(PROBLEM 1):
Answer these questions using the profile of the Freeman Foundation:
(a) In what year was the foundation founded?
(b) What share of its grants carry the label 'general support'?
(c) During which years was Rea Carey Executive Director of the National LGBTQ Task Force?
(PROBLEM 2): Write the next part of the Freeman Foundation profile, picking up right after its last sentence.

Freeman Foundation is a Washington DC-based private foundation that operates as an invitation-based grantmaker exclusively focused on LGBTQ+ rights, sexual liberation, and trans justice, with particular emphasis on the American South. Founded in 1990 and operating as a trust (EIN 52-1667228) from 1717 K St NW, it has no public website, no published RFP, and no application portal — a deliberate posture that reflects its relationship-driven, trustee-directed model.
The foundation's giving philosophy centers on sustained community investment rather than project-based funding. More than 65% of all grants carry the designation 'general support,' signaling a preference for building organizational capacity over funding discrete programs. When specific projects are funded — the Creating Change Conference sexual liberation track, the Trans Emergency Care Program, the Queer Mobilization Fund — they tend to be movement infrastructure: convenings, rapid-response vehicles, and community assessment tools that benefit entire ecosystems rather than single organizations.
The trustee composition shapes the agenda meaningfully. Rea Carey served as Executive Director of the National LGBTQ Task Force from 2007-2018, during which time the Creating Change Conference grew into the largest national LGBTQ+ gathering. Her continued trusteeship explains Freeman's multi-year investment in Task Force programming and conference scholarships. Rye Young is a nationally recognized trans activist and organizer, explaining the foundation's emergency-response grants for trans youth and its support for trans housing programs. Ryan Li Dahlstrom brings community-based LGBTQ advocacy expertise. Trustee Weston F. Milliken serves as the contact person and likely primary donor.

(RECORDED DATA):
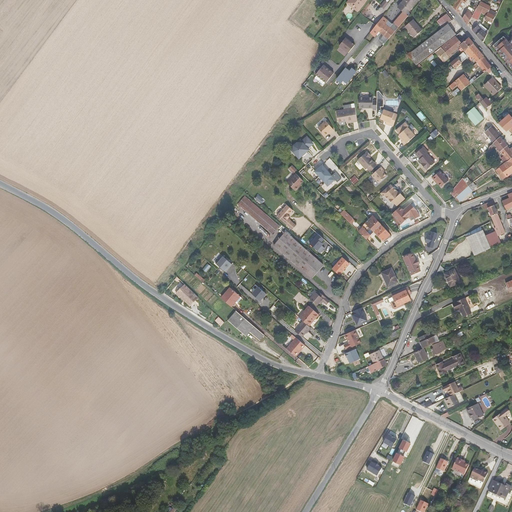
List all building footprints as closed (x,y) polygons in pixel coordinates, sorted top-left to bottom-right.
[(366,0),(353,0),(348,7),(351,9),(352,8),(357,12),(366,0)] [(403,12),(392,25),(383,36),(388,40),(408,16),(406,14),(417,0),(403,0),(398,7),(403,12)] [(466,1),(464,0),(456,0),(452,7),(458,14),(466,1)] [(478,11),(477,11),(473,18),(478,20),(481,13),(486,16),(484,20),(492,24),(494,20),(497,13),(490,10),(490,8),(487,7),(487,5),(482,2),(478,11)] [(468,11),(463,19),(468,25),(472,17),(475,11),(478,6),(474,4),(469,12),(468,11)] [(447,14),(437,22),(441,28),(451,20),(447,14)] [(370,32),(375,36),(387,21),(383,17),(370,32)] [(414,37),(422,30),(413,20),(405,26),(414,37)] [(375,37),(384,44),(388,40),(383,36),(392,25),(387,21),(375,36),(375,37)] [(456,34),(448,24),(432,36),(430,38),(407,55),(416,66),(456,34)] [(478,26),(472,30),(478,37),(483,43),(483,42),(487,34),(482,30),(478,26)] [(346,36),(339,46),(348,53),(354,45),(353,44),(350,42),(351,41),(346,36)] [(444,63),(461,48),(460,46),(462,44),(456,36),(447,43),(435,52),(444,63)] [(511,39),(510,44),(504,36),(494,45),(496,48),(495,48),(497,51),(497,50),(501,55),(502,54),(505,58),(504,59),(511,68),(511,39)] [(460,46),(461,48),(464,51),(465,51),(473,44),(474,44),(469,38),(462,44),(460,46)] [(474,60),(477,63),(484,57),(478,51),(473,44),(465,51),(469,57),(471,58),(472,57),(474,60)] [(465,51),(450,64),(455,69),(469,57),(465,51)] [(477,63),(484,73),(491,67),(487,61),(484,57),(477,63)] [(323,65),(315,75),(316,75),(325,82),(326,83),(333,73),(323,65)] [(346,85),(355,74),(351,70),(349,73),(345,70),(335,81),(340,84),(342,81),(346,85)] [(457,86),(461,91),(470,84),(471,83),(469,81),(466,77),(464,74),(449,86),(452,90),(457,86)] [(325,82),(316,75),(314,78),(314,79),(321,85),(323,85),(325,82)] [(493,95),(501,87),(492,78),(485,86),(493,95)] [(473,94),(480,102),(483,100),(475,91),(473,93),(474,93),(473,94)] [(373,96),(359,96),(359,107),(373,107),(373,108),(377,108),(377,99),(373,99),(373,96)] [(486,98),(483,100),(480,102),(485,109),(493,102),(490,99),(489,101),(486,98)] [(348,122),(357,121),(355,103),(352,103),(352,107),(336,110),(338,121),(343,120),(346,120),(347,119),(348,122)] [(484,119),(475,107),(468,113),(469,114),(469,117),(476,126),(484,119)] [(384,109),(381,118),(385,119),(387,120),(387,122),(386,123),(390,125),(395,113),(384,109)] [(511,117),(509,114),(499,123),(504,129),(509,130),(511,132),(511,117)] [(327,120),(318,127),(325,135),(329,132),(330,131),(331,132),(334,129),(327,120)] [(405,145),(416,135),(408,127),(409,126),(406,122),(397,130),(403,137),(404,139),(403,140),(402,141),(405,145)] [(490,138),(493,143),(500,137),(491,126),(485,132),(490,138)] [(308,149),(313,144),(306,136),(301,141),(300,140),(290,148),(299,158),(302,155),(302,153),(305,151),(307,151),(308,149)] [(511,151),(500,137),(493,143),(508,161),(511,157),(511,151)] [(420,159),(419,160),(423,164),(423,165),(427,170),(435,163),(427,153),(429,152),(424,146),(416,153),(420,159)] [(367,167),(370,171),(377,165),(374,161),(374,162),(370,158),(369,156),(370,156),(371,155),(368,151),(358,159),(366,169),(367,167)] [(493,167),(496,170),(503,165),(501,161),(493,167)] [(511,167),(511,168),(508,172),(509,174),(507,176),(501,169),(508,163),(507,161),(503,165),(496,170),(503,180),(510,174),(511,173),(511,167)] [(511,168),(508,163),(501,169),(507,176),(509,174),(508,172),(511,168)] [(332,175),(323,164),(315,171),(328,186),(336,179),(338,182),(342,178),(336,171),(332,175)] [(291,165),(288,168),(293,173),(296,170),(291,165)] [(381,167),(372,174),(379,182),(387,175),(384,172),(383,171),(384,170),(381,167)] [(440,171),(432,178),(435,181),(436,180),(438,183),(442,187),(449,181),(440,171)] [(299,185),(304,180),(297,173),(288,182),(296,190),(300,186),(299,185)] [(473,191),(468,186),(462,178),(461,180),(456,186),(450,193),(459,203),(473,191)] [(404,198),(399,194),(400,194),(391,184),(380,193),(384,198),(385,197),(397,208),(402,203),(404,200),(404,198)] [(511,193),(508,195),(509,198),(502,201),(507,210),(511,207),(511,193)] [(259,194),(255,198),(262,204),(265,200),(259,194)] [(245,196),(238,204),(245,210),(273,234),(280,226),(245,196)] [(494,205),(493,201),(483,205),(485,209),(488,208),(494,205)] [(403,210),(400,206),(392,213),(401,224),(409,217),(411,220),(420,216),(417,210),(411,203),(403,210)] [(286,205),(276,216),(291,230),(295,226),(290,221),(288,219),(289,217),(288,216),(292,211),(286,205)] [(498,213),(495,205),(494,205),(488,208),(491,216),(498,213)] [(344,211),(341,214),(350,223),(353,219),(344,210),(344,211)] [(496,231),(498,236),(506,233),(498,213),(491,216),(495,227),(494,228),(496,231)] [(366,224),(359,231),(367,239),(375,231),(374,231),(381,225),(373,216),(366,223),(366,224)] [(390,234),(381,225),(374,231),(375,231),(385,242),(389,238),(389,237),(391,236),(390,235),(390,234)] [(482,226),(465,235),(466,237),(483,230),(482,226)] [(491,248),(486,235),(483,230),(466,237),(475,256),(491,248)] [(496,231),(486,235),(491,248),(501,244),(498,236),(496,231)] [(286,232),(274,245),(312,279),(324,265),(286,232)] [(432,245),(434,245),(438,235),(437,233),(434,232),(432,233),(431,236),(428,235),(425,242),(429,243),(428,246),(431,247),(432,245)] [(325,239),(319,233),(310,244),(320,253),(325,248),(322,246),(324,244),(322,242),(325,239)] [(413,254),(404,258),(411,275),(421,271),(418,265),(420,264),(418,260),(416,261),(413,254)] [(216,263),(226,272),(233,265),(222,256),(216,263)] [(343,257),(333,269),(340,275),(350,264),(343,257)] [(389,286),(398,282),(392,269),(382,273),(385,279),(386,279),(389,286)] [(454,269),(444,274),(450,287),(460,282),(454,269)] [(196,276),(203,282),(205,280),(197,274),(196,276)] [(199,298),(186,285),(177,294),(181,297),(182,296),(186,300),(186,299),(192,305),(199,298)] [(267,294),(258,286),(253,293),(261,301),(267,294)] [(407,286),(402,289),(392,293),(393,297),(395,300),(391,302),(393,308),(395,309),(401,306),(402,304),(411,300),(408,295),(411,294),(407,286)] [(230,287),(227,290),(236,298),(239,295),(230,287)] [(227,290),(221,297),(232,307),(236,302),(234,300),(236,298),(227,290)] [(322,301),(323,302),(327,305),(330,301),(320,292),(318,294),(316,292),(310,299),(318,305),(320,302),(322,301)] [(464,317),(472,313),(464,298),(453,304),(456,311),(460,309),(464,317)] [(309,306),(299,317),(304,321),(310,326),(319,315),(309,306)] [(357,324),(367,320),(363,311),(364,310),(362,307),(353,311),(355,314),(352,315),(354,319),(355,319),(357,324)] [(265,335),(236,311),(228,320),(246,336),(250,332),(261,341),(265,335)] [(217,320),(222,325),(225,322),(220,317),(217,320)] [(307,333),(312,328),(310,326),(304,321),(301,325),(296,332),(303,337),(307,333)] [(347,349),(362,342),(356,329),(346,334),(348,339),(349,338),(351,342),(350,342),(345,344),(347,349)] [(422,342),(432,337),(429,333),(419,337),(422,342)] [(436,343),(433,336),(432,337),(422,342),(421,342),(423,349),(424,348),(436,343)] [(298,358),(308,347),(299,340),(290,351),(298,358)] [(443,341),(432,346),(436,354),(442,352),(442,350),(443,350),(442,346),(445,345),(443,341)] [(428,358),(424,348),(423,349),(414,353),(419,363),(428,358)] [(350,363),(360,358),(356,349),(345,353),(347,357),(348,357),(349,358),(348,359),(350,363)] [(384,359),(381,352),(371,357),(374,364),(384,359)] [(443,362),(436,365),(441,376),(448,373),(447,371),(457,366),(458,368),(466,364),(461,353),(453,357),(454,359),(444,364),(443,362)] [(387,365),(384,359),(374,364),(373,364),(375,370),(381,368),(387,365)] [(460,392),(463,390),(462,387),(458,388),(455,381),(444,387),(446,391),(448,390),(451,396),(455,394),(460,392)] [(455,394),(459,402),(464,400),(460,392),(455,394)] [(455,394),(451,396),(444,399),(448,408),(459,403),(459,402),(455,394)] [(470,417),(471,417),(473,420),(484,415),(478,403),(466,409),(470,417)] [(498,423),(502,429),(510,423),(505,416),(508,414),(505,410),(493,419),(497,424),(498,423)] [(393,447),(398,438),(388,433),(384,442),(393,447)] [(404,439),(399,447),(407,451),(412,443),(404,439)] [(430,464),(435,454),(428,451),(423,461),(430,464)] [(393,461),(402,464),(405,455),(396,452),(393,461)] [(445,472),(449,462),(441,458),(436,468),(445,472)] [(469,467),(463,464),(464,463),(458,460),(453,470),(464,476),(469,467)] [(372,461),(367,470),(378,476),(383,467),(372,461)] [(480,472),(475,470),(470,479),(478,482),(478,481),(484,483),(488,474),(483,472),(482,473),(480,472)] [(478,482),(470,479),(469,483),(481,489),(484,483),(478,481),(478,482)] [(511,487),(506,484),(504,486),(501,485),(494,481),(488,493),(500,498),(503,492),(508,494),(511,487)] [(505,501),(508,494),(503,492),(500,498),(505,501)] [(411,506),(416,496),(408,493),(404,503),(411,506)] [(421,500),(416,509),(422,511),(425,511),(429,504),(421,500)]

(TASK RESPONSE 1):
(a) 1990
(b) More than 65%
(c) 2007-2018

(TASK RESPONSE 2):
First-time applicants must understand there is no cold-application pathway to the foundation itself. The relationship progression runs: organizational visibility within Southern LGBTQ+ networks → trustee or peer-grantee referral → initial invitation for general support → escalating multi-year investment. Alliance for Full Acceptance (AFFA) of South Carolina is the single structured entry point for smaller organizations — AFFA administers a small grants program using Freeman dollars for LGBTQ+ youth-serving organizations across SC, NC, and GA, distributing upward of $60,000 annually. This is the only publicly accessible application process connected to Freeman funding.
Organizations that have received 5+ grants from Freeman — AFFA (11 grants, $570,000), Campaign for Southern Equality (7 grants, $325,000), Southern Vision Alliance (5 grants, $190,000) — illustrate the depth and durability of core partnerships. Building toward that kind of relationship requires sustained presence at the convenings and within the organizational networks that Freeman's trustees actively inhabit.
Freeman Foundation distributed $719,500 across 23 grants in FY2024, up from $573,500 (27 grants) in FY2023, $494,000 (FY2022), and $501,500 (FY2021). The FY2025 filing shows approximately $781,641 in charitable disbursements — a consistent upward trend since FY2019 when grants totaled $527,500. Total assets have grown from $8.8M (FY2019) to $21.1M (FY2025), driven primarily by ongoing donor contributions that reached $3.45M in FY2024 alone.
Grant size: The foundation's own typical grant data shows a minimum of $2,500, maximum of $80,000, and median of approximately $15,000 across the full tracked portfolio of 153 grants totaling $3,312,500. In FY2024 specifically, the average per-grant was approximately $31,300 (23 grants, $719,500), pulled upward by a handful of large anchor grants. The range in recent years spans from $2,500 trustee-recommended discretionary grants to $130,000 (Southern Vision Alliance, Queer Mobilization Fund — the largest single grant documented in the foundation's public history).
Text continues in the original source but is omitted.